- Born: January 13, 1956 (age 70)
- Education: National School of Fine Arts in Bourges
- Occupations: Photographer, designer, publisher
- Website: https://eden-olympia.net

= Benoit Dupuis =

French photographer

Benoit Dupuis (born January 13, 1956) is a French photographer, designer and publisher currently based in Tokyo, Japan. He is known for his photography work, documenting the human experience and cultural diversity across decades and continents.

He is also the co-founder of Tofu Magazine, which he curated during his time in Hong Kong.

==Life and education==
Benoit Dupuis was born in Auxerre, France. He studied photography at the National School of Fine Arts in Bourges in 1976. During his time in school he formed a friendship with fellow artist Philippe Batrosse, sharing a mutual interest in art and rebellion against traditional education. Feeling constrained by the academic environment, Dupuis and Batrosse relocated to Paris in 1977, immersing themselves in the emerging punk scene.

==Career==
Dupuis's early years in Paris were characterized by his involvement in the punk community, during which he documented the energy and creativity of the era. In 1979, he relocated to San Francisco, encountering a new wave of artistic expression which fueled a passion for exploration and prompted extensive travels throughout Mexico and the United States.

In 1984, Dupuis's trajectory shifted when he met Rudi Stern, owner of the Let There Be Neon gallery in New York City. Becoming the designer for the gallery's Paris branch, Dupuis temporarily diverted from photography to focus on visual arts and design.

Following studies in painting in Brussels and Venice, Dupuis pursued a career as a freelance artist, specializing in large-scale murals and architectural trompe-l'oeil.

=== Tofu Magazine ===
In 1996, he moved to Hong Kong and in 1999 he co-founded the cross-cultural magazine Tofu Magazine with graphic designer Daniel Gé. This venture marked the onset of Dupuis's deeper engagement with Asia and its diverse cultural milieu.

===Later work===
In 2008, Dupuis moved to Japan and returned to photography.
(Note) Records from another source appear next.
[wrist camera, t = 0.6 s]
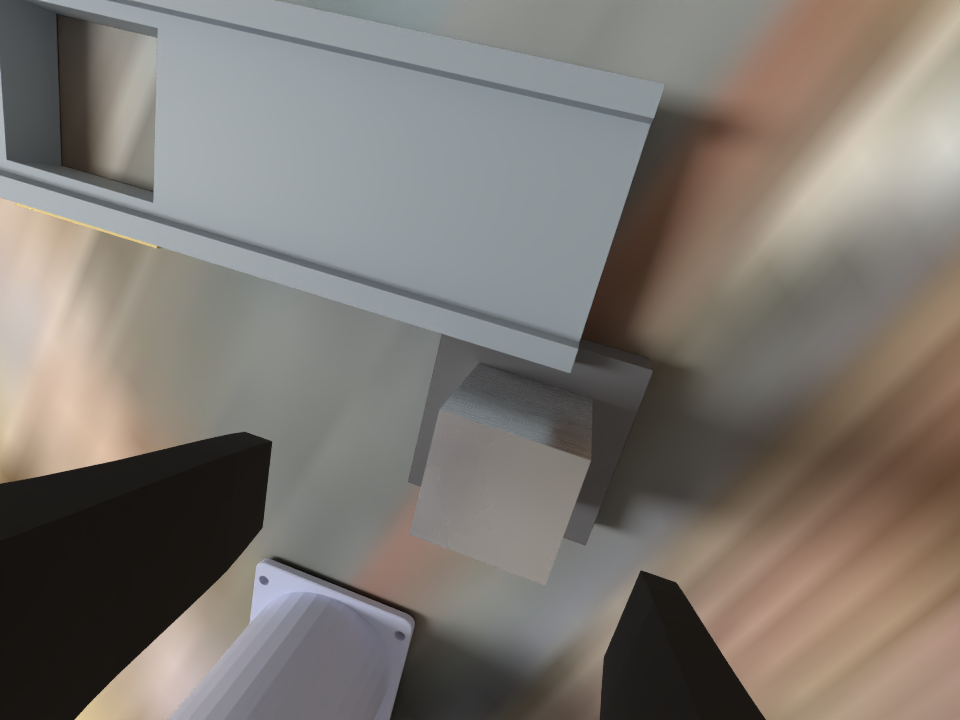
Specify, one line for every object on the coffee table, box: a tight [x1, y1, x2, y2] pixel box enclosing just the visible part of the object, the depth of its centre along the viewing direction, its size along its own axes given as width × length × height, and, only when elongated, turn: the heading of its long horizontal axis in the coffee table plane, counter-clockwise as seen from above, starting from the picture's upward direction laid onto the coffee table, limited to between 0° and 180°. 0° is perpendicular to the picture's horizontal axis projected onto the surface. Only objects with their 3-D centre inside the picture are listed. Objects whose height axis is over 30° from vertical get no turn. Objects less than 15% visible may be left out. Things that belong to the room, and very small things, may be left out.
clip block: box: [409, 363, 593, 585], centre depth 15 cm, size 4×4×4 cm
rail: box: [0, 0, 665, 373], centre depth 17 cm, size 9×24×3 cm, turn 76°
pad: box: [408, 334, 653, 546], centre depth 18 cm, size 7×7×2 cm
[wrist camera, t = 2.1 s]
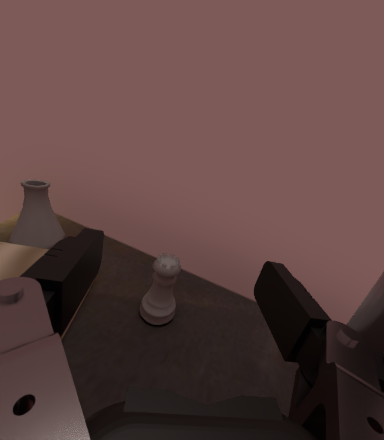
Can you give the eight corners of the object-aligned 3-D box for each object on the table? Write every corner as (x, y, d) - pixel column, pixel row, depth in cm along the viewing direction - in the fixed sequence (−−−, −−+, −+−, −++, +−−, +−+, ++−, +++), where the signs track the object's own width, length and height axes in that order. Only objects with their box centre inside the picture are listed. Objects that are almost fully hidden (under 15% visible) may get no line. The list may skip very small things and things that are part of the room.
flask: (44, 260, 30) (41, 195, 27) (-5, 248, 30) (-14, 181, 26) (74, 238, 37) (75, 183, 33) (34, 228, 37) (31, 172, 33)
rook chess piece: (131, 313, 25) (140, 258, 22) (153, 293, 29) (163, 244, 26) (160, 334, 24) (174, 278, 21) (180, 310, 28) (194, 260, 25)
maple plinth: (94, 280, 29) (96, 256, 27) (42, 374, 18) (40, 342, 16) (-3, 267, 27) (-7, 240, 26) (-126, 362, 16) (-146, 325, 15)
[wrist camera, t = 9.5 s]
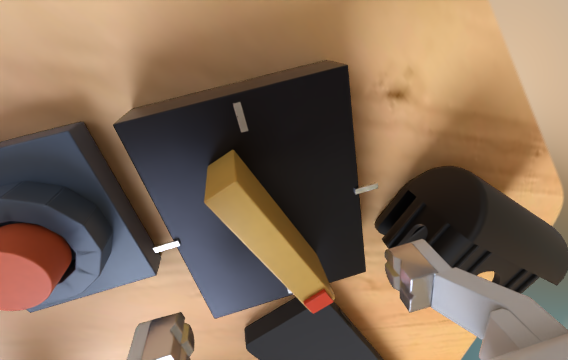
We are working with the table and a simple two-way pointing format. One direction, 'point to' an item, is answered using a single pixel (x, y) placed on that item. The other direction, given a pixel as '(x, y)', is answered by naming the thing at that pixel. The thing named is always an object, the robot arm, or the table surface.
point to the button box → (75, 210)
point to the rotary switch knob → (266, 230)
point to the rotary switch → (265, 167)
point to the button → (30, 264)
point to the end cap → (475, 228)
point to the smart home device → (307, 335)
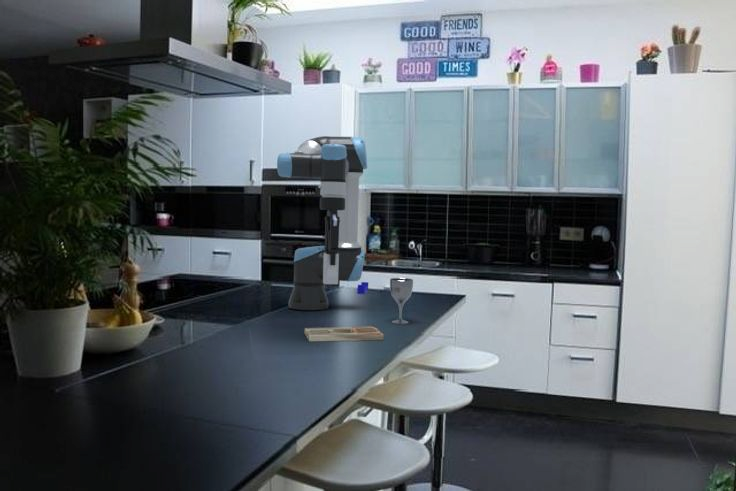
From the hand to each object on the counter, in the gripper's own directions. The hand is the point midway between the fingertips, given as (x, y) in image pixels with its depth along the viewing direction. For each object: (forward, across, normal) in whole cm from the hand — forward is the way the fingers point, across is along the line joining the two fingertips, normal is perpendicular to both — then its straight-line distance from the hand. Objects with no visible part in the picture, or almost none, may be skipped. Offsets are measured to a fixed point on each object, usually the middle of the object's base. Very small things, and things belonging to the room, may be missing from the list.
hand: (330, 275), depth 186 cm
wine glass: (+19, -22, +28) cm, 40 cm away
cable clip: (+19, -87, +26) cm, 93 cm away
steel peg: (+2, 0, 0) cm, 2 cm away
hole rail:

Since then, he has worked on several photographic projects focusing on Asia's landscapes, people, and cultures. His portfolio covers various subjects, including Tokyo's urban environment and Cambodia's natural environment. He has also created a series of photographs of the so-called "homeless" who call the broad banks of the Arakawa River, in Tokyo's east, their home.
In 2020 he documented the demonstrations taking place in Hong Kong with his "Action Painting" series.

== Exhibitions ==
- 2008 – Bophana Audiovisual Resource Center in Phnom Penh, Cambodia
- 2010 – Des Photographes, des Japons exhibition at the Institut Franco Japonais in Tokyo, Japan
- 2016 – Yakushima Photography Festival in Yakushima, Japan.